__PROVIDED DATA__:
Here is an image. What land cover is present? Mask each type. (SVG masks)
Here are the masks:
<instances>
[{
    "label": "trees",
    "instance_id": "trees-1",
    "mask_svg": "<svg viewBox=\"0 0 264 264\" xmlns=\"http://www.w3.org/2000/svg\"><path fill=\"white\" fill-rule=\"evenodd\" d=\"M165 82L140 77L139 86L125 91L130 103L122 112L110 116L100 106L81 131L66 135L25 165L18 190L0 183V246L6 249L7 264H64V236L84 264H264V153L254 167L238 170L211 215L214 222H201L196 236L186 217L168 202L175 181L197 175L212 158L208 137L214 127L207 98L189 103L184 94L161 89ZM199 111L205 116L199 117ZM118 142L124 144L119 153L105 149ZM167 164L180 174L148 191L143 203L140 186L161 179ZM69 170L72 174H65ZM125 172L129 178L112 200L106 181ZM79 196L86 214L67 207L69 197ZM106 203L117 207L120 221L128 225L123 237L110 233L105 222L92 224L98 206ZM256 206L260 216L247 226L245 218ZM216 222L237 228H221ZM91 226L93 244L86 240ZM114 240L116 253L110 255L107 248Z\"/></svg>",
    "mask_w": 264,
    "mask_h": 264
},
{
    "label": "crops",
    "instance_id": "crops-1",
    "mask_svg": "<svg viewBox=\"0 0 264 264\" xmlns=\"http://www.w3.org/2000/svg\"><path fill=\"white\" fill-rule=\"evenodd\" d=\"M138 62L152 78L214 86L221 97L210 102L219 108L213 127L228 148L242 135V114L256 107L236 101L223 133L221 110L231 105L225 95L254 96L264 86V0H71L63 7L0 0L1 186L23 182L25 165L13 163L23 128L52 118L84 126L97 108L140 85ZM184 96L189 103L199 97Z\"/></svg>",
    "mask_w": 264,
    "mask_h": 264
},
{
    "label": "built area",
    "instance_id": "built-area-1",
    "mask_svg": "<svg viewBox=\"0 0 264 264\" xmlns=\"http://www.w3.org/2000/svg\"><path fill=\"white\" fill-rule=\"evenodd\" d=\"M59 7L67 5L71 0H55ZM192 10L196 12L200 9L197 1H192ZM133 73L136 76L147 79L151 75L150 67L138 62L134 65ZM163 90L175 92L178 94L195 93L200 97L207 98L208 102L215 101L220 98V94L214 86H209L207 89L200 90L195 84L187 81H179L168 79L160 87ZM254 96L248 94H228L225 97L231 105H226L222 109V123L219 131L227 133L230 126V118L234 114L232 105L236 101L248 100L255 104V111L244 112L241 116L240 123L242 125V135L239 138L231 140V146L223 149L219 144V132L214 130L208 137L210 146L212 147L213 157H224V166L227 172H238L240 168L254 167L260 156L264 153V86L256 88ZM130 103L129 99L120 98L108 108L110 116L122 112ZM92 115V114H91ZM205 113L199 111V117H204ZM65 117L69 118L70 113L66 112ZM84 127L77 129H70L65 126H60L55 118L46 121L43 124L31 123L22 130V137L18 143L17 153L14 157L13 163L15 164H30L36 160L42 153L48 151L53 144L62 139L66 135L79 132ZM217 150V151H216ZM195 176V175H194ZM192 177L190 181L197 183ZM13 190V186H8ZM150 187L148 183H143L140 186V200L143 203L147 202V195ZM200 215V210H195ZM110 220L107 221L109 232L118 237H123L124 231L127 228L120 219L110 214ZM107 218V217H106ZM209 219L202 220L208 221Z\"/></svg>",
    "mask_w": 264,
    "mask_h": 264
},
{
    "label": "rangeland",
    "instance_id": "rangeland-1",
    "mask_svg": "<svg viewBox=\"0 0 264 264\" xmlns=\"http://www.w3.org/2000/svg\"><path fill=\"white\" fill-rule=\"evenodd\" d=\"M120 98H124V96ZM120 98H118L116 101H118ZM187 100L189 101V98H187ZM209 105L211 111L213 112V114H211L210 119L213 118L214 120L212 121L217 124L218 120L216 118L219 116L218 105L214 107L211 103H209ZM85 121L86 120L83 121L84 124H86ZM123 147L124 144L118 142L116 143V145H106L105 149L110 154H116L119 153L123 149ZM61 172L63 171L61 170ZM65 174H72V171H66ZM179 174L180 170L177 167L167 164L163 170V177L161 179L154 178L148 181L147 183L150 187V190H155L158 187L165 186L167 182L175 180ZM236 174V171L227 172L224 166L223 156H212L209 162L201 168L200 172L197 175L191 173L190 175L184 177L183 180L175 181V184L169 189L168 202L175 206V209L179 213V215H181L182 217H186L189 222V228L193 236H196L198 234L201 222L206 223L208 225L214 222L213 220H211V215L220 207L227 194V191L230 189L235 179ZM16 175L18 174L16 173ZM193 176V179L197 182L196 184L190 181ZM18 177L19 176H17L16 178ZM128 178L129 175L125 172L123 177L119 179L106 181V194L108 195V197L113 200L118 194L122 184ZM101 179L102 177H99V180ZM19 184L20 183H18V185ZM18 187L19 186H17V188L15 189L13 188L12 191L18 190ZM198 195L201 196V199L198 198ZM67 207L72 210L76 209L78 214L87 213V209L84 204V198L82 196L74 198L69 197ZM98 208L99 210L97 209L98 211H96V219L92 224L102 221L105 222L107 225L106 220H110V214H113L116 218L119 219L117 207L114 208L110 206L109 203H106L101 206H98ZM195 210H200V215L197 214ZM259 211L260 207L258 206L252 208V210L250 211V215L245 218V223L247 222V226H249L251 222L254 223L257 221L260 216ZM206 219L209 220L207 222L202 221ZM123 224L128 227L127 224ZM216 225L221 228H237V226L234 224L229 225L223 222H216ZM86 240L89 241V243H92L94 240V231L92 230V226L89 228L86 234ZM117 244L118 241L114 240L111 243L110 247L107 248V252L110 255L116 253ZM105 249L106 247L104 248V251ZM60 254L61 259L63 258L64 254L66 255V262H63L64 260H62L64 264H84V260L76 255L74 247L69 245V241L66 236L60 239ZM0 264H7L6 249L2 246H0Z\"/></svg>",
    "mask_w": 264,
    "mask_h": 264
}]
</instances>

__WHAT IS BEING ASKED__: Display each line above that contains the string "label", with case counting in the match.

__WRITTEN ANSWER__:
    "label": "trees",
    "label": "crops",
    "label": "built area",
    "label": "rangeland",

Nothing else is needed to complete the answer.